Worm or conflict?

Hi. I hope one of you knowledgeable folks can give some good advice on this. I'm not absolutely positive of the sequence of events here so keep that in mind. About a week ago the latest version of Spy Sweeper gave me error messages indicating that all my real-time protection (shields) were all down. I could not resolve this problem and ran my Kaspersky AV. Kaspersky is good, not just at grabbing viruses, but also with worms and other malware. The scan indicated that a worm had been identified having appeared on my system the prior day and another instance was found in my system restore files the present day. I assume it is the same worm being backed up in restore. I should have written down the name but didn't as the message indicated the threat level was not extremely high. Subsequently I could not get Spy Sweeper back up and tried removing and re-installing with no success (Install damaged). I then began to come across all kinds of problems with my XP. My restore points were all gone, my Windows Management Instrumentation was damaged or gone and unrepairable, Windows downloads wouldn't work, and finding "My Computer" on XP took forever. I figured that either a) the worm had trashed my computer or b) there was a bad conflict between something in Spy Sweeper and Kaspersky. (I haven't seen this problem posted anywhere however).

Having gone through all of Microsofts proposed cures as well as anything I could find on the web, nothing worked to get things fixed. I have requests in with both Spy Sweeper and Kaspersky but suspect that without Instrumentation Management Spy Sweeper will have no idea of what to do to get the install fixed.

At any rate the last known solution from Microsoft and other gurus was to do a reinstall or overwrite repair of Windows XP. I dread this. I was getting ready to back everything up on Acronis before doing the install when it occurred to me that the worms may have been false positives. The worm infected files are backed up in Kaspersky. I am considering restoring the infected files but given the trashing my system has gone through, I'm a bit concerned that things could get worse.

Should I restore the infected files and see what happens or go ahead with a risky XP Repair?

 

Look in your IE history to on the infected see where you went on the MS web site and post a link to that site. We need something to go on. That might provide us the name of the worm. See if Sweeper or Kasperky logged the worm. Anything from your MS event log would help as well. Best of luck.

Dave

 

You should first make sure that your system is not infected with unknown virus that is disabling SpySweeper as soon as it load.

To do that post HijackThis log at http://www.malwareremoval.com/

 

I suggest to restore the backed up files in KAV and give the name of the infected object KAV catched.

 

Thanks for the replies so far.
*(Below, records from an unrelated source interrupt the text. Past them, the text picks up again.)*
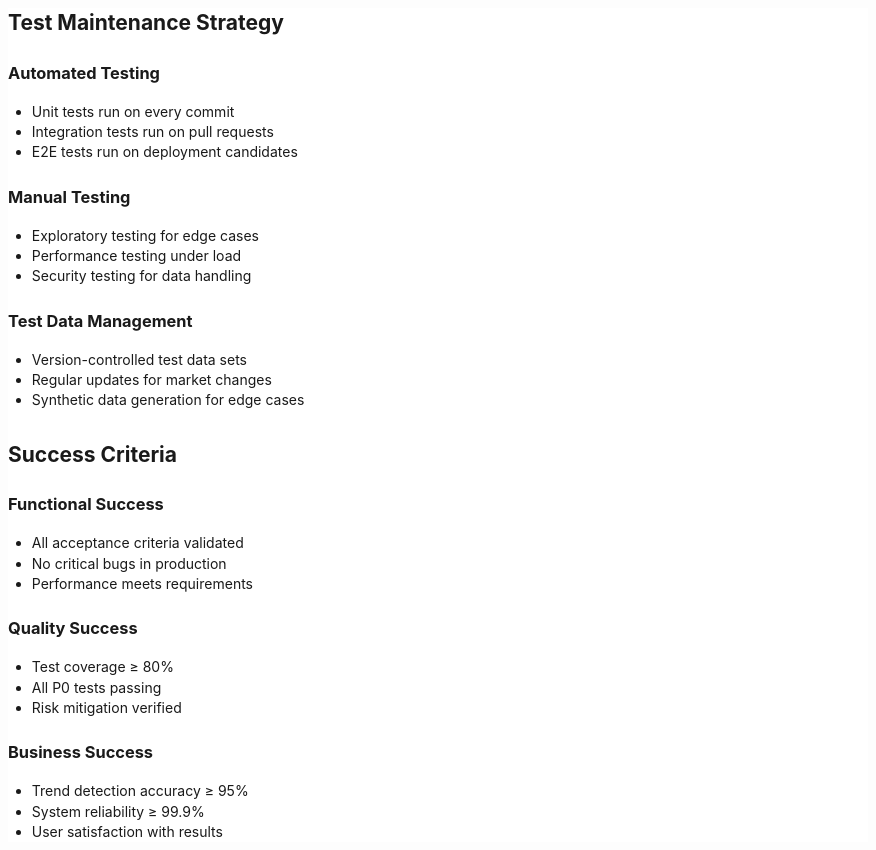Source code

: ## Test Maintenance Strategy

### Automated Testing
- Unit tests run on every commit
- Integration tests run on pull requests
- E2E tests run on deployment candidates

### Manual Testing
- Exploratory testing for edge cases
- Performance testing under load
- Security testing for data handling

### Test Data Management
- Version-controlled test data sets
- Regular updates for market changes
- Synthetic data generation for edge cases

## Success Criteria

### Functional Success
- All acceptance criteria validated
- No critical bugs in production
- Performance meets requirements

### Quality Success
- Test coverage ≥ 80%
- All P0 tests passing
- Risk mitigation verified

### Business Success
- Trend detection accuracy ≥ 95%
- System reliability ≥ 99.9%
- User satisfaction with results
I can't check my IE history as I clean my history religiously and so I'm sure that the relevent info is long gone. I ran a hijackthis and didn't see anything, but there are a couple of files I'm not sure about and I suppose one is all it takes, so I will pass it along to someone who knows better for a look see. As far as restoring the backup copies of the infected files, I'm much inclined to do so, but first I'm going to segregate my important files with acronis and back them up as I will probably do with my entire XP list, trashed as it is with files showing up in a lot of wrong places. Meanwhile I hope Kaspersky gets back to me as I'm not expecting Spy Sweeper to be able to help as the relevent tools needed to diagnose the problem seem to be wrecked. As far as the comment about lingering malware killing Spy Sweeper, well, maybe, but since it won't reinstall as a working program, I'm keeping it off my system. I did find an associated dll (SSCtxMnu.dll) which refuses to be killed, even with Spy Sweepers removal tool. I told them about that one.

Anyway, thanks for your comments, and if anyone else has any additional input, I'll be checking back often to see.

 

Please go into backup (in Kaspersky) and see what files have been removed to backup and post them here. If you can make a screenshot of the info under object that would be great.